Various forms of plum jamI have fond childhood memories the root cellar in my grandma’s house. I’d  open the well-worn door and pull the string on the single-bulb fixture, and suddenly all of my grandma’s hard work was illuminated — colorful mason jars lined up on homemade shelves. She’d label the tops of the jars with a strip of masking tape on which she’d write the contents and the year in her neat cursive script.


“Dill Pickles.”

“Chili Sauce.” (She’d use this in her legendary meatloaf)

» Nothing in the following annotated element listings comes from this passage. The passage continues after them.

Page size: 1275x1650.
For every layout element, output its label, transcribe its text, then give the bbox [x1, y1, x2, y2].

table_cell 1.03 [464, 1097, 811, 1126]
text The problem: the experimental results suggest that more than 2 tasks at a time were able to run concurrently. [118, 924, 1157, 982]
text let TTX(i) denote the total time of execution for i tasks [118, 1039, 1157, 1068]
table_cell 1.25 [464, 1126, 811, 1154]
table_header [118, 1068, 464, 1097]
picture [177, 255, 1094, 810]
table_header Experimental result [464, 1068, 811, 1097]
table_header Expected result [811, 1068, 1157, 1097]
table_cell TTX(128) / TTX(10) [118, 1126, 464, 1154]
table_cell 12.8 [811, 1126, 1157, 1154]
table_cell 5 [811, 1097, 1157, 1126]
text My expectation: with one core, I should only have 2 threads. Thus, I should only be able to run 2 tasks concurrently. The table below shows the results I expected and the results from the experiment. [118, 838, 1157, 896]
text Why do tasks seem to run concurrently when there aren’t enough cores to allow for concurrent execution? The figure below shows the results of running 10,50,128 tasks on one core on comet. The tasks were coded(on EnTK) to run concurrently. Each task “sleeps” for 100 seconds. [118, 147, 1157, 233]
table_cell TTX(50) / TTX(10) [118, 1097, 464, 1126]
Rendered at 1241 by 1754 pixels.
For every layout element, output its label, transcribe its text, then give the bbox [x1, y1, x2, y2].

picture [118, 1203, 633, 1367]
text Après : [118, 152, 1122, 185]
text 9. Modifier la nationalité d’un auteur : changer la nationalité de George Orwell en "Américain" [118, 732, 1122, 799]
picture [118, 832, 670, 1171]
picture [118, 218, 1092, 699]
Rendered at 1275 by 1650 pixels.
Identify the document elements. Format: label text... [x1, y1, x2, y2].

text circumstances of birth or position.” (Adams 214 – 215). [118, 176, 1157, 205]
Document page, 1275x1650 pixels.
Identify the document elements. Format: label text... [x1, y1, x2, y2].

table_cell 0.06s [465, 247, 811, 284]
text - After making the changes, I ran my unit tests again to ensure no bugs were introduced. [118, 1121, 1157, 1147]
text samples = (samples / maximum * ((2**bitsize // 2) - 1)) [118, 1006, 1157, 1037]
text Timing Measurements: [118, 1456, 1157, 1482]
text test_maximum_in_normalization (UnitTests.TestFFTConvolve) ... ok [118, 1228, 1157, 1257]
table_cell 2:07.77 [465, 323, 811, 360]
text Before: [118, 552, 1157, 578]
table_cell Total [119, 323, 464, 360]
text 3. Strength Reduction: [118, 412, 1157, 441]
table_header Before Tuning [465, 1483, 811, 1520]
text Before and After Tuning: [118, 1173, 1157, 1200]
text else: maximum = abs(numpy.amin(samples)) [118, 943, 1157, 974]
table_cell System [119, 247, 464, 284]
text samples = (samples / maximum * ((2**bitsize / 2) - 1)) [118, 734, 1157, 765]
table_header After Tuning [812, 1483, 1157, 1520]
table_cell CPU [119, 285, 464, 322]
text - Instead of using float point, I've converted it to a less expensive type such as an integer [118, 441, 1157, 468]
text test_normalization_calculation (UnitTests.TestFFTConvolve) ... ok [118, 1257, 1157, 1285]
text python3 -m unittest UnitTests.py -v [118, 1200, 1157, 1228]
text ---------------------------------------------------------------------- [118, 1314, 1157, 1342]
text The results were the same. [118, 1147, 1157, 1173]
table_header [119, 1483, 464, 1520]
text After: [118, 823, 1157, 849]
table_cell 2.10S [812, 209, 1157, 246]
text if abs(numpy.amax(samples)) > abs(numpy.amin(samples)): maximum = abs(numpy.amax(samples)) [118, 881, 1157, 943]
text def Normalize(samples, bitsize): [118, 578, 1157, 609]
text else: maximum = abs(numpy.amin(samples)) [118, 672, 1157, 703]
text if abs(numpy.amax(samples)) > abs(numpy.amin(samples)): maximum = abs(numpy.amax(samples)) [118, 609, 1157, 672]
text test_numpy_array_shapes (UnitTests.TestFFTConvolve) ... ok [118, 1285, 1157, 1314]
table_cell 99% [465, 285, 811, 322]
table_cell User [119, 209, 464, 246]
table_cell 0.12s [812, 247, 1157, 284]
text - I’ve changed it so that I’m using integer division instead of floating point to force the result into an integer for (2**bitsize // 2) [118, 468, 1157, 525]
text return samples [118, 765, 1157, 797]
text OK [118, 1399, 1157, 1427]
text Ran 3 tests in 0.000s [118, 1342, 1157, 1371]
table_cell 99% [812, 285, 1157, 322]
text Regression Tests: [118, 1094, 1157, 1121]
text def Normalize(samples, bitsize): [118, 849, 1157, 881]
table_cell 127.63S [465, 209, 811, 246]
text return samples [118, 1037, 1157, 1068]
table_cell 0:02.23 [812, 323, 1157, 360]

Sometimes I’d venture in there and there’d be a Redwing crock filled with cucumbers. I was wary of the crock and the submerged cukes. I much preferred to examine the jars filled with the bounty of produce grown in northeast Nebraska’s rich soil.

About 10 – 12 years ago I decided that I, too, wanted to try canning. But canning supplies were hard to find. I even called the high-end stores that sold the latest in kitchen gadgets. “There’s not a demand for canning supplies; we don’t carry them,” they said. I was disappointed.

In the end, I ordered a basic canning kit and it’s served me well over the last decade or so. These days, though, canning has experienced a resurgence in popularity. The lowly mason jar has become a cool thing in the crafting world as well. Those high-end kitchen stores now sell a wide variety of canning equipment.

It’s sort of fun to see an old skill come back to life. I think my grandma would be pleased.